**EXCERPT TO READ**
···
Skip to main content

Analytic Functions

TL;DR Apache Doris analytic functions (window functions) compute a value for every row of a result set without collapsing rows the way GROUP BY does. Apache Doris supports the standard set, ROW_NUMBER, RANK, DENSE_RANK, NTILE, LAG, LEAD, FIRST_VALUE, LAST_VALUE, NTH_VALUE, PERCENT_RANK, CUME_DIST, plus every aggregate (SUM, AVG, COUNT, MIN, MAX) used with OVER. The Nereids optimizer also rewrites WHERE row_num <= K into a partition-aware Top-N below the window, so a "top 10 per category" query never sorts the whole partition.

Apache Doris Analytic Functions: SQL window functions in Doris rank, accumulate, lag, and average across rows; the planner pushes Top-N filters down into the window operator.

Why use analytic functions in Apache Doris?

Apache Doris analytic functions answer three questions that show up in almost every analytics workload and that GROUP BY cannot answer on its own.
···
**DATA FOR THE TASK**

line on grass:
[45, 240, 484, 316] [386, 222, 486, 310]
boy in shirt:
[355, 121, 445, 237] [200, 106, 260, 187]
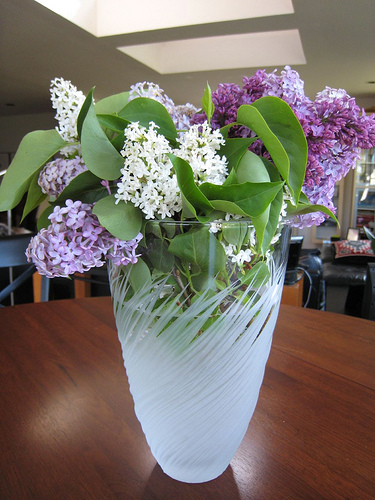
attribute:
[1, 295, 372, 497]
table — wooden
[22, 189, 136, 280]
flower — Light purple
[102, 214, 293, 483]
pot — glass, a flower pot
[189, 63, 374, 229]
flowers — purple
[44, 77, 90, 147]
flower — white, sticking up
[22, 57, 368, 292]
flowers — small, white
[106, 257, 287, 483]
vase — decorative, frosted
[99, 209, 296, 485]
vase — frosted glass, large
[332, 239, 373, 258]
pillow — red, designed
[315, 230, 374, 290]
couch — black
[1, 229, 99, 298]
chair — black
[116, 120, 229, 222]
flowers — white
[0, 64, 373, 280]
flowers — purple, white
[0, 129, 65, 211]
leaf — green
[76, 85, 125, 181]
leaf — green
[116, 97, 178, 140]
leaf — green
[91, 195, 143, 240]
leaf — green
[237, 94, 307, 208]
leaf — green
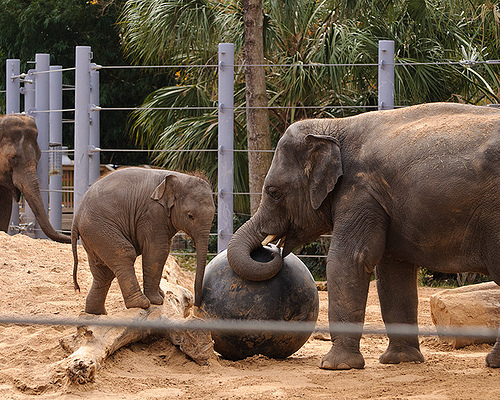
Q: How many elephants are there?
···
**TO BE DONE**
**1.** In the listing, quote the lines starting at the one that contains "[0, 129, 65, 211]" and ending at the last line of the listing, including both ends. Leave the pictures out.
**2.** Continue the page on Apache Doris analytic functions from where it stops.

**ANSWERS FOR THIS EXERCISE**
**1.**
[0, 129, 65, 211]
leaf — green
[76, 85, 125, 181]
leaf — green
[116, 97, 178, 140]
leaf — green
[91, 195, 143, 240]
leaf — green
[237, 94, 307, 208]
leaf — green
Q: How many elephants are there?

**2.**
  • "Number every order per customer in time order, then keep the first 10." A self-join on (customer_id, order_date) works but reads the table twice.
  • "What was the running total of sales by day, and the 7-day moving average?" GROUP BY collapses the rows you still want to see.
  • "How does each row compare to the previous row?" Year-over-year, period-over-period, gap-between-events, this is the lag/lead pattern, and writing it without window functions means a self-join with an offset predicate that the planner cannot optimize.

Apache Doris analytic functions answer all three in one pass over the data, with no self-join and the original rows preserved.

What are Apache Doris analytic functions?

An Apache Doris analytic function is a SQL function that, for each input row, computes a value over a window of related rows defined by an OVER clause. The window can be the whole partition, a fixed range around the current row, or anything in between. The output has the same number of rows as the input.

function(args) OVER ( [PARTITION BY ...] [ORDER BY ...] [<frame>] )

Key terms

  • OVER clause: tells Apache Doris this call is a window function rather than a regular aggregate. Required.
  • PARTITION BY: splits the input into independent groups. Each partition is computed on its own. Different from table partitions, this is a runtime concept.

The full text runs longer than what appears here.